Segment Start: PROVIDED PASSAGE

I mean, it's everywhere. RPGs are not exempt. RPGs, in particular, have problems with the representation of women. They have problems with the -- frankly, I think Anita Sarkeesian's videos are really instructive on this topic. She comes up with a lot of examples of women being stripped of agency. Not being the avatar of player action, instead just being sort of window dressing. So, that's one example.
One RPG-specific example would be -- and you can look this up on TV Tropes, this is an actual thing: Guys Smash, Girls Shoot. That's the trope that your frontline fighters with axes, swords, and spears are all dudes. Your magic users, your archers? Those are women, because God forbid you have women as frontline fighters.
I'm on TV Tropes now. "Part of this is due to cultural taboos against showing women getting hit. It may also have to do with the fact that a skimpy costume looks more plausible on someone who isn't in melee. While action girls have long since become commonplace these days, heroines are still more likely to have ranged powers than the guys."
I've never thought about this.
Another example that was pretty emblematic was inXile's Hunted: The Demon's Forge. That was, like, your stereotypical big brawny guy with a melee weapon and sort of sleek, elven woman with a bow.
[Laughs.] I remember that game. I reviewed that game.
I mean, not to pick on inXile. It's everywhere, right? And I think it's tiresome to just rely on tropes like that, so I've gone out of my way to try to subvert them wherever possible.
You said you were taking cues from Joss Whedon, in your emails.
Yes.
Which is interesting because I feel like there should be more overlap in the Venn Diagram between people who play videogames and people who like Joss Whedon because they very often are the same people. Like, where are the games drawing inspiration from more commonplace nerd interests? Like, it doesn't have to be sophisticated literature or -- just stuff we've seen on TV that's not superheroes.

Segment End: PROVIDED PASSAGE

== INSTRUCTION A ==
Retype the chart listing that comes next, word for word, without the pictures.
The listing has no connection to the interview above.

Segment Start: DATA FOR THIS TASK

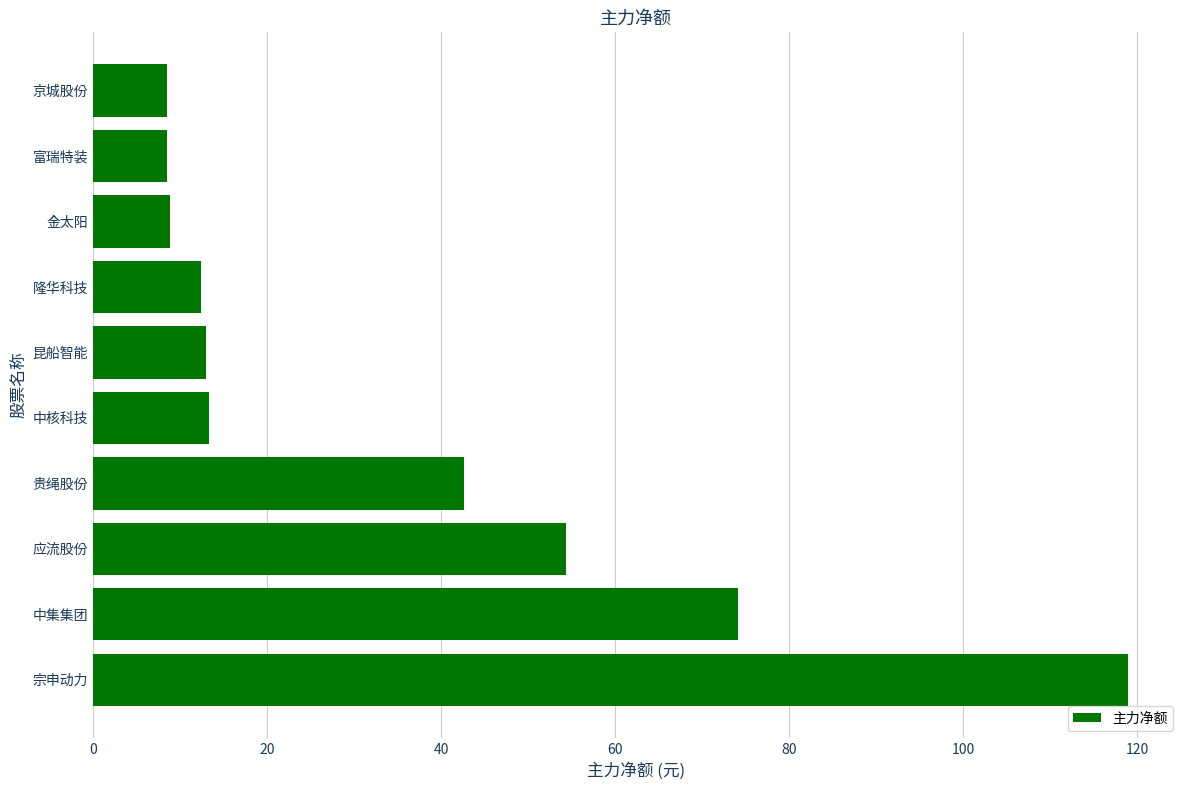

At which category does the chart reach its peak across all series?

宗申动力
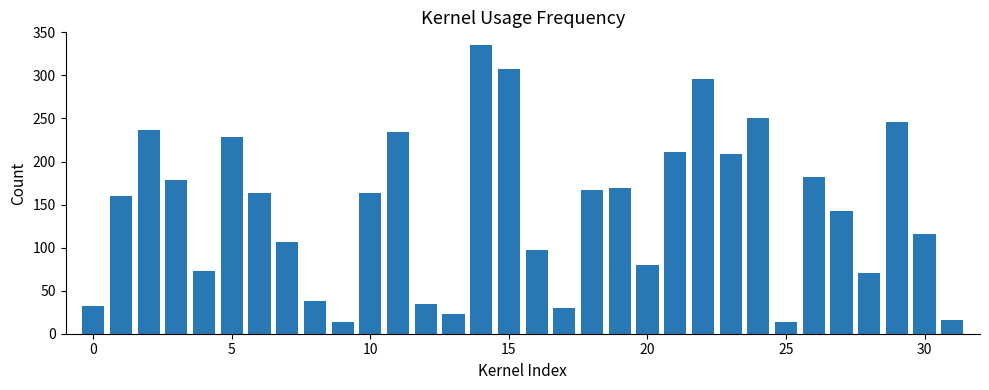

What is the difference between the maximum and minimum values?

321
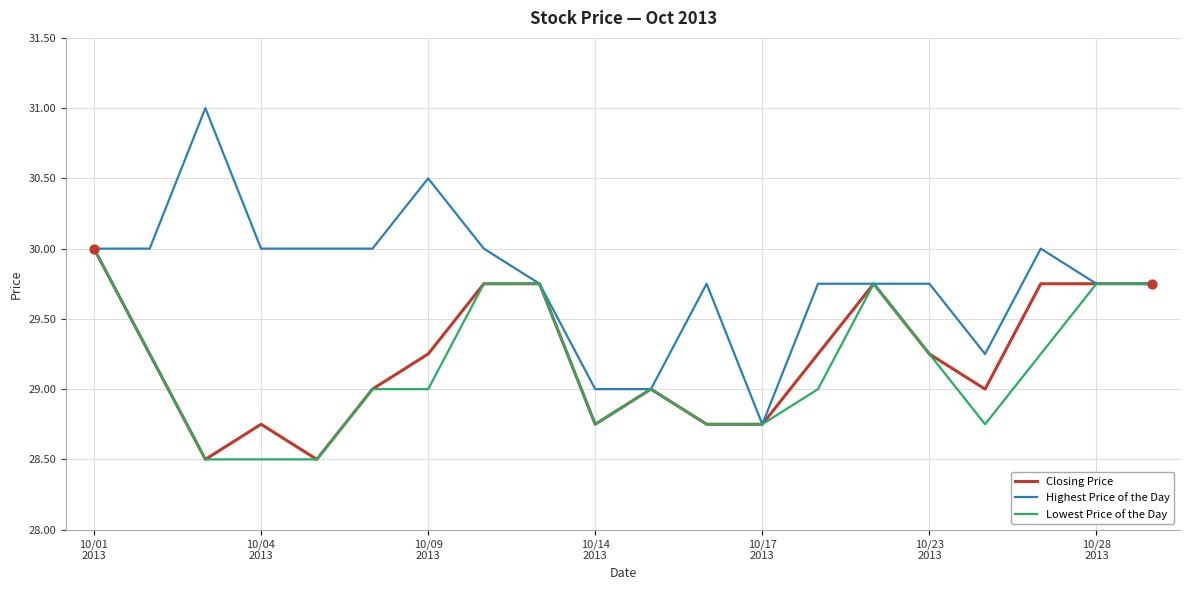

Which series has the largest total across all categories?

Highest Price of the Day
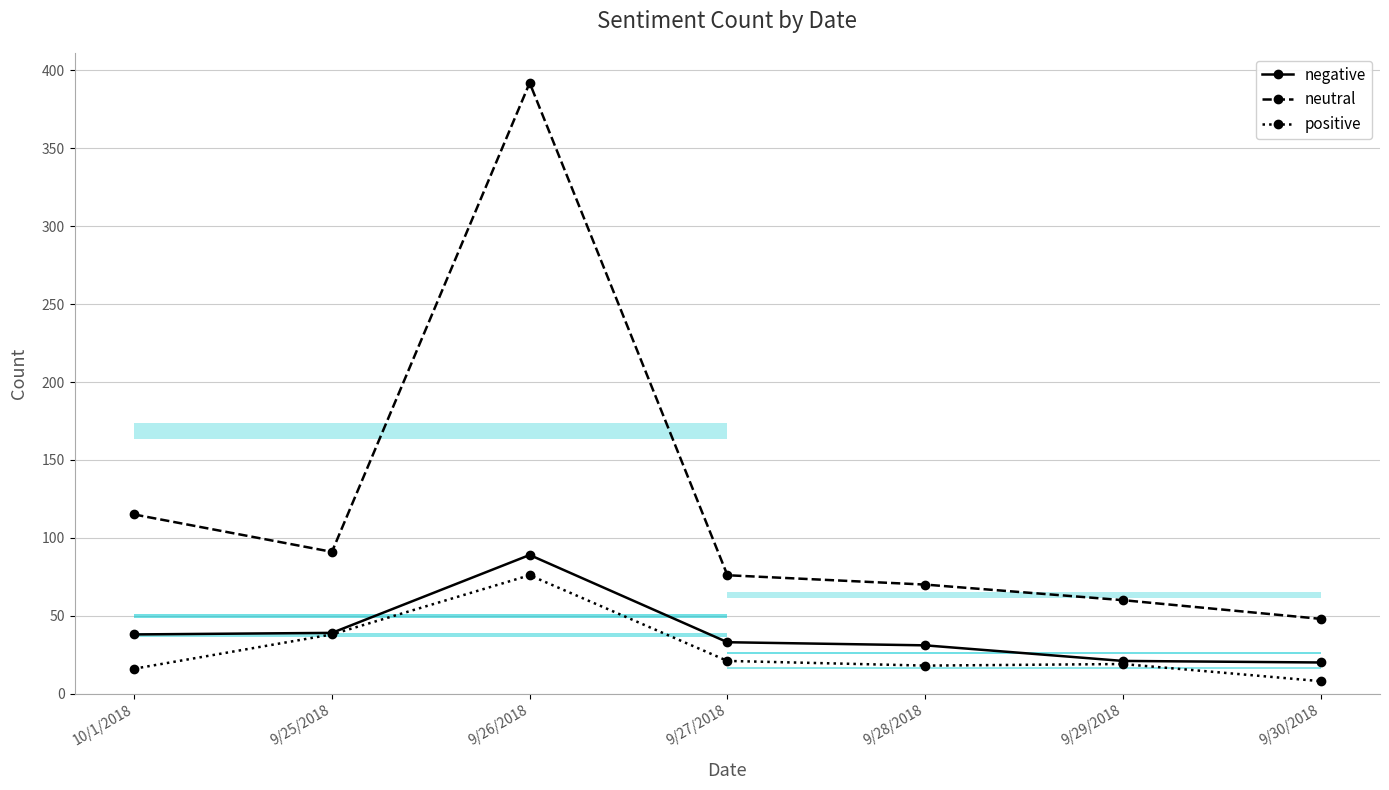

List the series in order of their peak value, highest first.

neutral, negative, positive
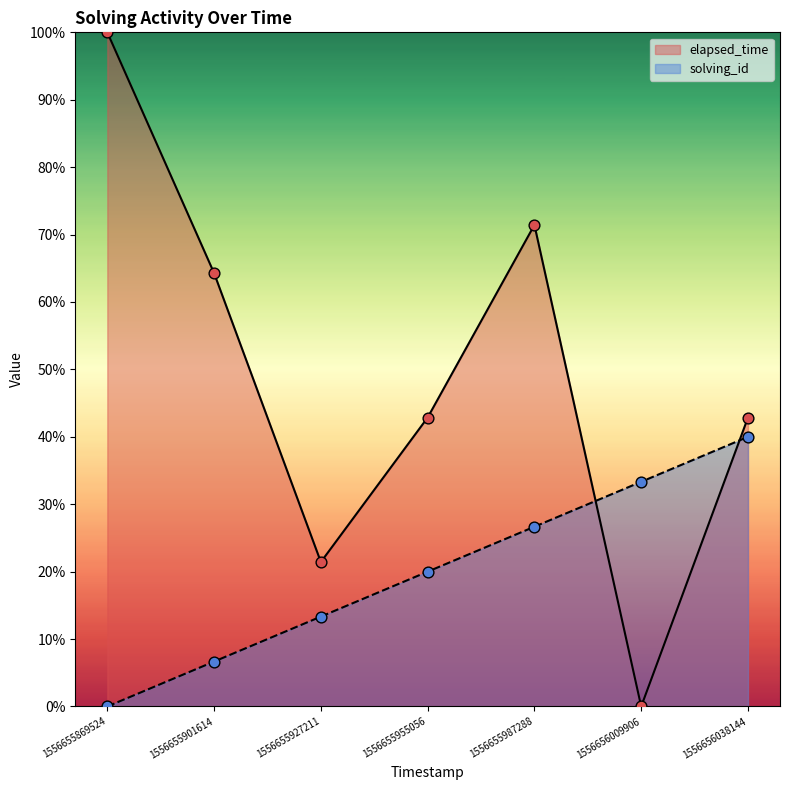

Which series has the largest total across all categories?

elapsed_time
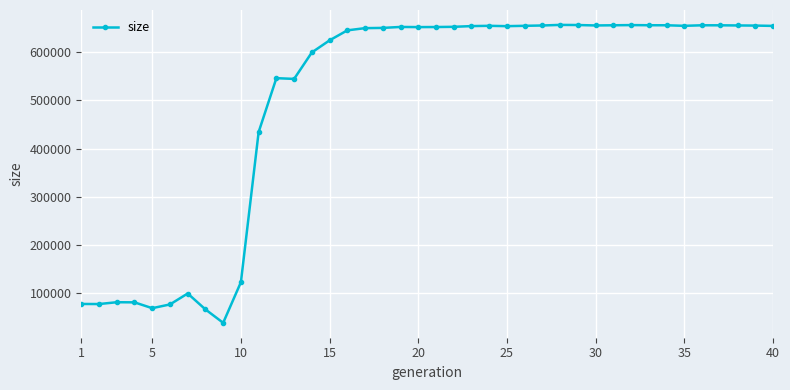

What is the value of the 33rd point from the left?

655802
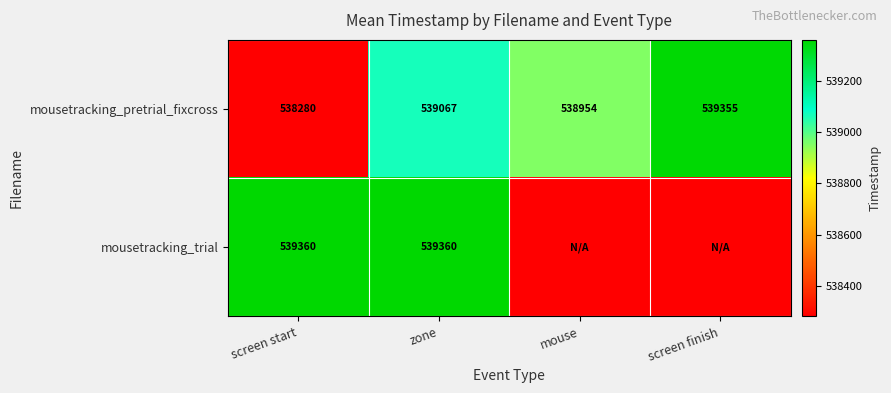

What is the maximum value shown in the chart?

539360.5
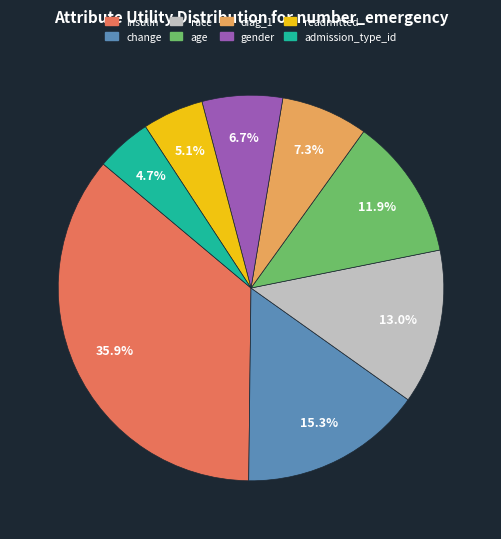

Count the number of slices in the pie.

8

Segment End: DATA FOR THIS TASK

== INSTRUCTION B ==
In the interview, what is the name of the trope in which frontline fighters are men and magic users and archers are women?

== WORKED SOLUTION A ==
At which category does the chart reach its peak across all series?

宗申动力

What is the difference between the maximum and minimum values?

321

Which series has the largest total across all categories?

Highest Price of the Day

List the series in order of their peak value, highest first.

neutral, negative, positive

Which series has the largest total across all categories?

elapsed_time

What is the value of the 33rd point from the left?

655802

What is the maximum value shown in the chart?

539360.5

Count the number of slices in the pie.

8

== WORKED SOLUTION B ==
Guys Smash, Girls Shoot.